Behörden und Justizvollzugsbeamte merken oft nicht, welche Geschäfte die Russenmafia im Knast macht. Oder sie wollen es nicht merken.
(Foto: dpa)Die Jungfrau Maria sieht dilettantisch aus. Eine Strichzeichnung, eine Skizze bestenfalls. Die Linien der Heiligen mit dem Jesuskind sind schlecht geführt, die Farbe unterschiedlich ausgebleicht. Alexej Petrow ist trotzdem stolz auf sein erstes Knast-Tattoo. "Das bedeutet, dass ich zwar erst im Jugendknast bin, aber mich nach oben arbeiten werde", sagt er und zieht sein T-Shirt wieder über den Bauch.

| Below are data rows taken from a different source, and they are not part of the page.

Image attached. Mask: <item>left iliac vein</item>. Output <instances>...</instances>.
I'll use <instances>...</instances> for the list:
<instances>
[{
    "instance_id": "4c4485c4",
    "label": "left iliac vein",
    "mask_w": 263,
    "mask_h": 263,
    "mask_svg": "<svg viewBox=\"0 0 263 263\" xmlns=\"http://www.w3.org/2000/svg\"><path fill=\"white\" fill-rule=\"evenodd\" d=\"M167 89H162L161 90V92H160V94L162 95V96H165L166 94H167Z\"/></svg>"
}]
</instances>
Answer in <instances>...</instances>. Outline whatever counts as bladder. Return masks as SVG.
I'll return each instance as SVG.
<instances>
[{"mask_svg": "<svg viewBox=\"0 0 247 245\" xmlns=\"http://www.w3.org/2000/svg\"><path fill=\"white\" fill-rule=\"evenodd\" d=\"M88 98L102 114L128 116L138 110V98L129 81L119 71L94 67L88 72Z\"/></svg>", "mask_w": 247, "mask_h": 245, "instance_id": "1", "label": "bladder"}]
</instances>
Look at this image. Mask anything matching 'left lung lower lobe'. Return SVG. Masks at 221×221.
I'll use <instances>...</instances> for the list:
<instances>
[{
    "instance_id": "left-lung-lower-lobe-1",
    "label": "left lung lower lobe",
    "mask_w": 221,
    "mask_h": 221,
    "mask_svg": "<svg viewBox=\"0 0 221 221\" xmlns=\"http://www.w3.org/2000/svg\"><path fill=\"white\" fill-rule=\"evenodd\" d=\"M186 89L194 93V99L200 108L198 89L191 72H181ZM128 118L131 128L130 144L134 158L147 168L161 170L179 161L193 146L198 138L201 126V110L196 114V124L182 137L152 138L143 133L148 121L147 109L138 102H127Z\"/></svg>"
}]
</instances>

Jedes Gefängnis-Tattoo hat eine Bedeutung. Es ist eine Art Vertrag zwischen dem Einzelnen und der Knastgemeinschaft. Alexej Petrow hielt sein Versprechen: Er arbeitete sich nach oben, bis er die rechte Hand des Mannes war, den sie im Gefängnis nur "den Boss" nannten. Petrow organisierte für die Russenmafia in einem bayerischen Gefängnis die Drogenlieferungen. Vor einigen Monaten brach er alle Versprechen. Er stieg aus. Seine Geschichte gibt einen äußerst seltenen Einblick in die Welt hinter Gefängnismauern, in einen rechtsfreien Raum im Herzen unseres Rechtsstaates.
Petrow sitzt in einem Straßencafé im Ausland. Er sagt "Wir", wenn er von der Russenmafia, den Kameraden im Gefängnis oder den Wegen der Drogenschmuggler spricht. Aber ein "Wir" gibt es nicht mehr. Petrow, der wie alle Personen in dieser Geschichte eigentlich anders heißt, hat gegen seine Kameraden ausgesagt, einige wurden zu Haftstrafen von mehr als zehn Jahren verurteilt. "Ich habe gegen die erste, die wichtigste Regel verstoßen", sagt er. Das Zeugenschutzprogramm, das reiche nicht, deswegen sei er im Ausland. Von einem Moment auf den anderen werden seine freundlichen blauen Augen eiskalt, die Pupillen verengen sich. "Bei uns steigt niemand aus."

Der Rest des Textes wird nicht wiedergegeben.